◆ **TASK STATEMENT**
Print the data line for line, unchanged, from its very first line through the line that contains "mücadele veren çocukların yüzlerinde tebessüm", including that line.

▽

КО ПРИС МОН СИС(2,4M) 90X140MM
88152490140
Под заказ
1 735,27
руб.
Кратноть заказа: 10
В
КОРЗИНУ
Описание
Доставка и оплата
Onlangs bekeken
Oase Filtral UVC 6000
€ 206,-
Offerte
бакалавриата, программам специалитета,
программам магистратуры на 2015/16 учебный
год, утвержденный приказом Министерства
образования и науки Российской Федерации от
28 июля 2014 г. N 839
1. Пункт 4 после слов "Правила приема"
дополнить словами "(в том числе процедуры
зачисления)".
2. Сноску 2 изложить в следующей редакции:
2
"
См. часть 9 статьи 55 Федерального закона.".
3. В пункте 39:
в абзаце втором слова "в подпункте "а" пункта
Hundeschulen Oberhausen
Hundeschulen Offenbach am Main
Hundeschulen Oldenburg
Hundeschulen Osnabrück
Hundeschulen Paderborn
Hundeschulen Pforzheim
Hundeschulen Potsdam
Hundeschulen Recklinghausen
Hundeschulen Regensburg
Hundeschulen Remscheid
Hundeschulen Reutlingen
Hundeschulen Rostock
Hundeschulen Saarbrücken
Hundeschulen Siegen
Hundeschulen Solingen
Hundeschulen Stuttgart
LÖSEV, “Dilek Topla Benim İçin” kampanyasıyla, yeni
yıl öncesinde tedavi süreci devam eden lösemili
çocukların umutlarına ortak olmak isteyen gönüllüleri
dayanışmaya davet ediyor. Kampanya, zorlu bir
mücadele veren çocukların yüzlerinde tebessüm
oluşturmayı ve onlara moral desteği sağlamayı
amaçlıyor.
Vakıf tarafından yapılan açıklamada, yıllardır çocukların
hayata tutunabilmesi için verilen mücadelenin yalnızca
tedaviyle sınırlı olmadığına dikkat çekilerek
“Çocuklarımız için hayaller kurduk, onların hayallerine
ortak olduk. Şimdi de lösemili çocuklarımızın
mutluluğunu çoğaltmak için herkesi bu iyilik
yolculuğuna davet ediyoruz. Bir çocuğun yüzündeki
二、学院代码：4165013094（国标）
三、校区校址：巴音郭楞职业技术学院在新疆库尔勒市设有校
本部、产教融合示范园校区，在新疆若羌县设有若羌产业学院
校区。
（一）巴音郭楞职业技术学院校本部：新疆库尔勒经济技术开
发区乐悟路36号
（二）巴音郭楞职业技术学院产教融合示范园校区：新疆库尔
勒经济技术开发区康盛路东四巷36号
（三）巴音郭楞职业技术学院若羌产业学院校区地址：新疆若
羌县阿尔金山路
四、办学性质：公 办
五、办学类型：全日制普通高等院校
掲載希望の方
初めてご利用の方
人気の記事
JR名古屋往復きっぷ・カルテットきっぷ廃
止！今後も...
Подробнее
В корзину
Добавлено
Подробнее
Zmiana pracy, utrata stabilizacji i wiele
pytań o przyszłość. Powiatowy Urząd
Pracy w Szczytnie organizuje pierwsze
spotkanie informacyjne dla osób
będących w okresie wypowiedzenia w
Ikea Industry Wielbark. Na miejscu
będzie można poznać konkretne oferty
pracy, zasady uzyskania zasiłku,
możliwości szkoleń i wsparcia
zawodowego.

△

◆ **YOUR SOLUTION**
КО ПРИС МОН СИС(2,4M) 90X140MM
88152490140
Под заказ
1 735,27
руб.
Кратноть заказа: 10
В
КОРЗИНУ
Описание
Доставка и оплата
Onlangs bekeken
Oase Filtral UVC 6000
€ 206,-
Offerte
бакалавриата, программам специалитета,
программам магистратуры на 2015/16 учебный
год, утвержденный приказом Министерства
образования и науки Российской Федерации от
28 июля 2014 г. N 839
1. Пункт 4 после слов "Правила приема"
дополнить словами "(в том числе процедуры
зачисления)".
2. Сноску 2 изложить в следующей редакции:
2
"
См. часть 9 статьи 55 Федерального закона.".
3. В пункте 39:
в абзаце втором слова "в подпункте "а" пункта
Hundeschulen Oberhausen
Hundeschulen Offenbach am Main
Hundeschulen Oldenburg
Hundeschulen Osnabrück
Hundeschulen Paderborn
Hundeschulen Pforzheim
Hundeschulen Potsdam
Hundeschulen Recklinghausen
Hundeschulen Regensburg
Hundeschulen Remscheid
Hundeschulen Reutlingen
Hundeschulen Rostock
Hundeschulen Saarbrücken
Hundeschulen Siegen
Hundeschulen Solingen
Hundeschulen Stuttgart
LÖSEV, “Dilek Topla Benim İçin” kampanyasıyla, yeni
yıl öncesinde tedavi süreci devam eden lösemili
çocukların umutlarına ortak olmak isteyen gönüllüleri
dayanışmaya davet ediyor. Kampanya, zorlu bir
mücadele veren çocukların yüzlerinde tebessüm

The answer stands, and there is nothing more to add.